排尿管理のリハビリ上の重要性は,大別して2つに分けられる.まず第1には,生命を脅かす慢性尿路感染,結石,水腎症などから腎不全になることを防ぐことであり,第2には,尿失禁,頻尿などの排尿障害による社会復帰への障害を少なくすることである.
排尿障害者の排尿管理法としては,従来,パルーンカテーテル法,腹圧手圧法,反射性排尿法や,英国のGuttmannによる無菌的間歇導尿法が用いられている.しかしながら,最近,米国のLapidesらにより始められた,排尿障害者自身による清浄自己導尿法(Clean Self Catheterization)は,尿路感染,頻尿,残尿などに対し,著明な臨床効果をあげていることから,その簡便さとあいまって,排尿障害者に対する尿路管理法として脚光をあびている.

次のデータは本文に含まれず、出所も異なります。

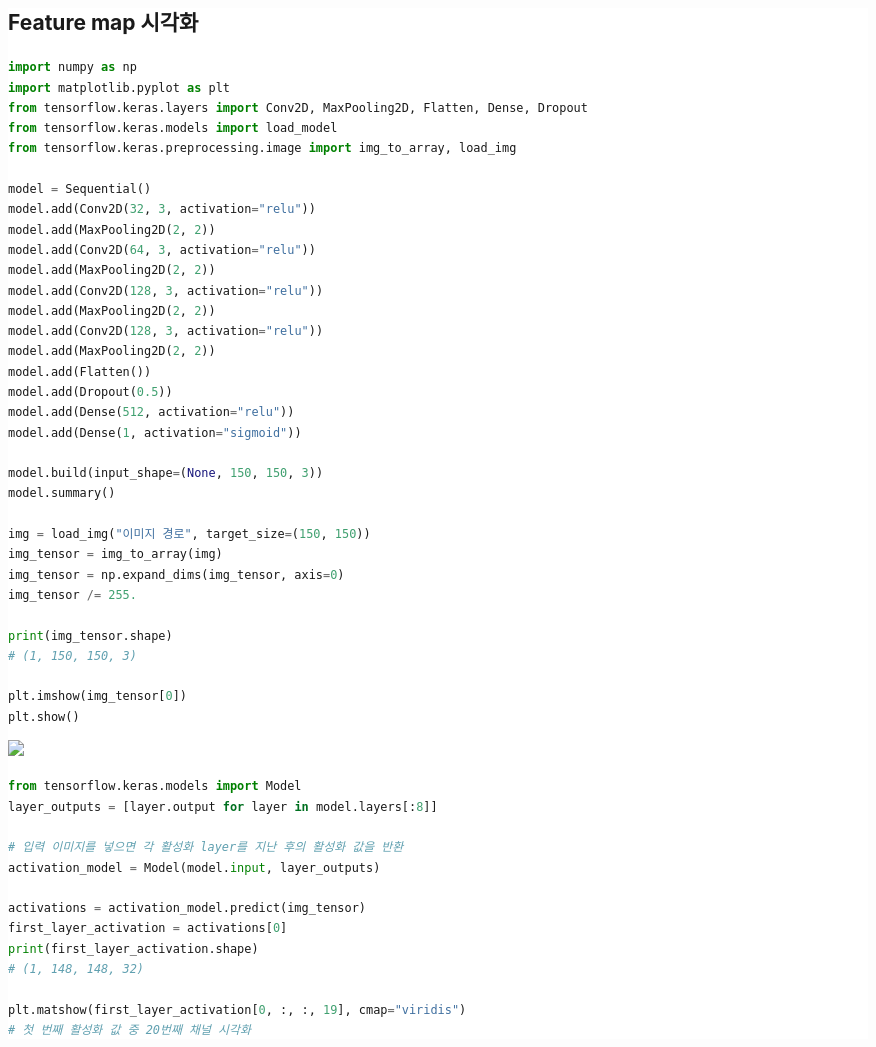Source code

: ## Feature map 시각화

```python
import numpy as np
import matplotlib.pyplot as plt
from tensorflow.keras.layers import Conv2D, MaxPooling2D, Flatten, Dense, Dropout
from tensorflow.keras.models import load_model
from tensorflow.keras.preprocessing.image import img_to_array, load_img

model = Sequential()
model.add(Conv2D(32, 3, activation="relu"))
model.add(MaxPooling2D(2, 2))
model.add(Conv2D(64, 3, activation="relu"))
model.add(MaxPooling2D(2, 2))
model.add(Conv2D(128, 3, activation="relu"))
model.add(MaxPooling2D(2, 2))
model.add(Conv2D(128, 3, activation="relu"))
model.add(MaxPooling2D(2, 2))
model.add(Flatten())
model.add(Dropout(0.5))
model.add(Dense(512, activation="relu"))
model.add(Dense(1, activation="sigmoid"))

model.build(input_shape=(None, 150, 150, 3))
model.summary()

img = load_img("이미지 경로", target_size=(150, 150))
img_tensor = img_to_array(img)
img_tensor = np.expand_dims(img_tensor, axis=0)
img_tensor /= 255.

print(img_tensor.shape)
# (1, 150, 150, 3)

plt.imshow(img_tensor[0])
plt.show()
```

<img src="https://user-images.githubusercontent.com/58063806/112747279-473bf700-8fef-11eb-8729-52e9dbbe01c3.png" width=40%/>

```python
from tensorflow.keras.models import Model
layer_outputs = [layer.output for layer in model.layers[:8]]

# 입력 이미지를 넣으면 각 활성화 layer를 지난 후의 활성화 값을 반환
activation_model = Model(model.input, layer_outputs)

activations = activation_model.predict(img_tensor)
first_layer_activation = activations[0]
print(first_layer_activation.shape)
# (1, 148, 148, 32)

plt.matshow(first_layer_activation[0, :, :, 19], cmap="viridis")
# 첫 번째 활성화 값 중 20번째 채널 시각화
```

清浄自己導尿法は,わが国には,千野らにより紹介され,自己導尿に用いる器具と手技,それに有効性が報告され1),さらに,千野らは,自己導尿法の応用として,患者の可能な自排尿状態,残尿量,尿路感染,失禁の状態などにより,1日に行う自己導尿の回数を個々の患者の状態に応じて変更し,より効果的な排尿管埋を行った2).
今回,われわれは,さらに症例をかさね,施行開始から3年を経たので,医者も含め,パラメディカルの本自己導尿法に対する評価も調査し,その有効性をたしかめたので,若干の考察を加えて報告する.